Uma grande instituição financeira atendida pela Vert Analytics enfrenta um dilema comum ao setor: o volume de fraude de identidade cresce junto com o volume de novos clientes, mas qualquer tentativa de tornar a verificação mais rigorosa gera aumento proporcional no abandono de cadastro. Cada ajuste testado tende a resolver um problema, criando outro do mesmo tamanho.
A solução não vem de tornar a verificação existente mais rígida, e sim de trocar a arquitetura por trás dela.
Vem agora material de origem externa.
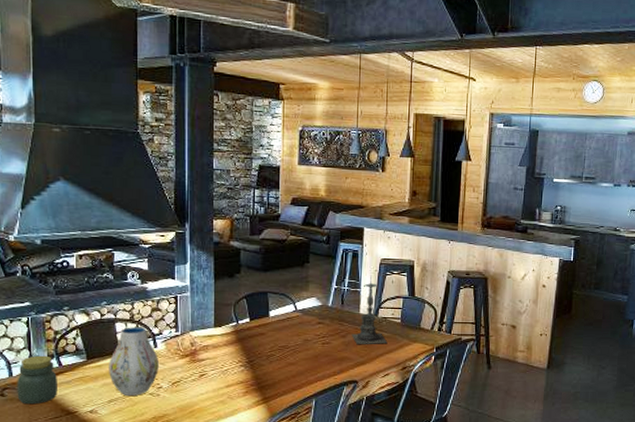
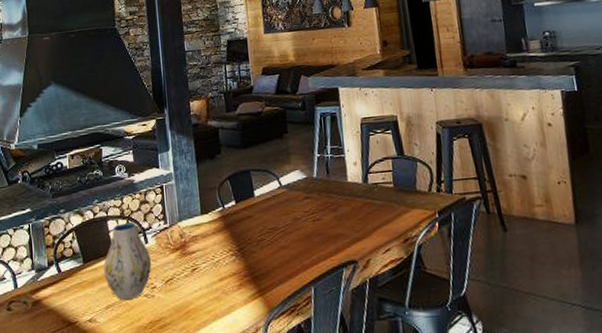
jar: present [17,355,57,405] -> none [21,262,58,318]
candle holder: present [352,275,388,345] -> none [342,137,383,219]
Ao usar o ONDA para cruzar milhares de fontes simultaneamente em cada nova verificação, a instituição deixa de depender de uma checagem sequencial que já opera no limite da capacidade de detecção.
Por que aumentar o rigor da forma antiga não resolve o problema?
Num processo de verificação sequencial, cada nova camada de segurança adicionada significa mais uma etapa que o cliente precisa cumprir, e mais um ponto onde ele pode desistir do cadastro. Adicionar rigor, dentro dessa arquitetura, sempre custa conversão.
O problema não está na quantidade de segurança aplicada, está na forma como ela é aplicada. Uma arquitetura sequencial trata cada camada adicional como um degrau extra que o usuário precisa subir; uma arquitetura paralela, como a que sustenta o ONDA, trata a mesma quantidade de verificação como uma única checagem simultânea, sem empilhar tempo de espera a cada nova fonte incorporada.
O que muda com a implementação?
Ao adotar o ONDA, a instituição passa a cruzar identidade, dados cadastrais e histórico de comportamento em múltiplas fontes ao mesmo tempo, em vez de validar cada elemento em sequência. O tempo de verificação por cliente tende a cair de forma expressiva, porque o processo deixa de somar o tempo de cada checagem individual e passa a processá-las em conjunto.

Ao mesmo tempo, a capacidade de identificar tentativa de fraude aumenta, porque uma inconsistência que passaria despercebida numa única fonte fica visível pelo contraste com as demais fontes cruzadas simultaneamente. Uma tentativa de abertura de conta com dado divergente entre duas bases diferentes, por exemplo, passa a ser sinalizada automaticamente, algo que uma verificação sequencial dificilmente captaria com a mesma consistência.
O resultado possível: menos fraude, mais conversão, ao mesmo tempo
O ganho mais relevante para uma instituição nesse cenário não é apenas a redução de fraude, isoladamente, nem apenas o aumento de conversão, isoladamente: é conseguir as duas coisas ao mesmo tempo, algo que uma arquitetura sequencial dificilmente permite. A trilha de auditoria gerada por cada validação também passa a sustentar as exigências de compliance e regulação do setor, sem esforço manual adicional da equipe interna.
Esse tipo de caso ilustra um princípio central do ONDA: segurança e experiência do usuário não competem entre si por natureza, competem quando a arquitetura por trás da verificação as trata como objetivos opostos, em vez de tratá-las como duas exigências que podem ser atendidas ao mesmo tempo.
O que essa possibilidade representa para outras instituições no mesmo estágio?
Para instituições financeiras que ainda enfrentam esse dilema entre rigor e conversão, a experiência de instituições nesse cenário sugere que o problema raramente está na quantidade de segurança aplicada, e sim na arquitetura que sustenta essa segurança. Trocar uma verificação sequencial por uma verificação simultânea tende a resolver os dois lados do problema ao mesmo tempo, em vez de forçar uma escolha entre eles.
A Vert Analytics trata esse tipo de resultado como prova prática de que a tensão entre segurança e experiência do usuário é, na maior parte dos casos, um problema de arquitetura técnica, não uma limitação inevitável do setor.